Acusação a Lula divide Brasil

‘Petistas’ denunciam cabala das autoridades, que pediram prisão preventiva para Lula de forma a evitar a pressão da ‘rede’ do PT.

Guilherme Carrasco Neto é um jovem de 27 anos que está convencido que as autoridades brasileiras estão a fazer uma «encenação para criar a imagem de bandido» ao ex-Presidente Lula da Silva. Mas em sua casa mais ninguém acredita na tese e o irmão Daniel, com mais oito anos, diz que Guilherme tem «uma visão romântica da política».

Em reportagem da BBC Brasil, Guilherme diz «não ser petista» mas baseia-se nos «avanços sociais trazidos por este Governo» para contestar a família. E em particular a cunhada: «Ela é formada em economia com bolsa do ProUni [um dos muitos programas sociais com que Lula apoiou as classes mais baixas], é negra e morava na periferia da cidade». Uma clara «beneficiada do Governo Lula» que agora desdenha o antigo Presidente.

Desde que a mega operação Lava Jato chegou ao mais icónico líder da esquerda brasileira, na última sexta-feira, esta discussão repete-se nos lares, nos jornais e nas ruas do país, onde apoiantes e críticos da gestão do Partido dos Trabalhadores (PT) se envolveram em várias escaramuças ao longo da última semana.

Na quinta-feira, três procuradores do Ministério Público de São Paulo subiram o tom ao pedir a prisão preventiva de Lula no âmbito do processo em que é  acusado de falsas declarações e lavagem de dinheiro no ‘caso tríplex’ – um luxuoso apartamento numa praia perto de São Paulo, que garante não ser seu. O MP afirma que o ex-Presidente recebeu o apartamento da construtora OAS – uma das envolvidas no esquema de corrupção da Petrobrás que está a ser investigado na Lava Jato. Estão ainda envolvidos elementos da «Bancoop [Cooperativa Habitacional dos Bancários de São Paulo] intrinsecamente ligados ao Partido dos Trabalhadores»

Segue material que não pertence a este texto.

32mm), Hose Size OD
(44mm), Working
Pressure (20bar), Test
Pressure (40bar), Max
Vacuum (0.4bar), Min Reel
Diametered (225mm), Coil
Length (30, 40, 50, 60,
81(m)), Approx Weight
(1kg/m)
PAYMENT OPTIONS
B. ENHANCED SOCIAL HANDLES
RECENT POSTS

A acusação argumenta que a  não ser preso, Lula poderá fugir e usar a sua rede de conhecimentos para fugir à justiça, o que já fez, alega, recorrendo a «manobras» para escapar à investigação. «Movimentará toda a sua ‘rede’ violenta de apoio para evitar que o processo crime que se inicia com a presente denúncia tenha o seu curso natural, com probabilidade evidente de ameaças a vítimas e testemunhas e prejuízo na produção das demais provas do caso», escreveram.

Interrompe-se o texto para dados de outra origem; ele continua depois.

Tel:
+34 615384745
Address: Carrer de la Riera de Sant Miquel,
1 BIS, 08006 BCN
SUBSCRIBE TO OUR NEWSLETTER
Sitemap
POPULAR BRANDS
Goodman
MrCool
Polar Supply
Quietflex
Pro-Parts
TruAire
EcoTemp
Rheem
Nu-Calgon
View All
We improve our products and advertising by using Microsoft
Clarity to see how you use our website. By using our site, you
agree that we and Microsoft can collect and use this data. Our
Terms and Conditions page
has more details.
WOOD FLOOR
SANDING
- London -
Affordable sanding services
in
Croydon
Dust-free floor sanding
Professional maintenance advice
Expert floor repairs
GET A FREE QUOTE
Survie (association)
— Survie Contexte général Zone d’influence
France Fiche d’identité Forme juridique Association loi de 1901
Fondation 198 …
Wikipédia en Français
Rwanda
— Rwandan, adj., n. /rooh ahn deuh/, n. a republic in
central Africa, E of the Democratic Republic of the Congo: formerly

São igualmente muito críticos para Dilma, que deixou «a sociedade civil, a imprensa livre e as instituições públicas (…) surpresas» ao assistir a uma Presidente «interromper seus caros compromissos presidenciais para vir a público defender pessoa que não ocupa qualquer cargo público, mas que guarda em comum com a chefe máxima do Governo Federal a mesma filiação partidária».

A defesa de Lula acusa um dos procuradores em particular, Cássio Conserino, de «uma triste tentativa de usar seu cargo para fins políticos».

Para Dilma, o pedido de prisão preventiva «passou todos os limites». A Presidente garantiu ontem que não renunciará ao cargo, defendendo até que «solicitar a renúncia é reconhecer que não há base para o impeachment» – e essa será a maior reivindicação das manifestações que estão marcadas para domingo nas principais cidades do país. Com vários dirigentes do PT a defender que Lula devia assumir o cargo de ministro para evitar ser julgado pelo juiz Sérgio Moro – o estatuto obrigaria o Supremo a autorizar qualquer medida –, Dilma diz que «teria o maior orgulho de ter Lula como ministro» limitando-se a recusar «discutir isso» com os jornalistas.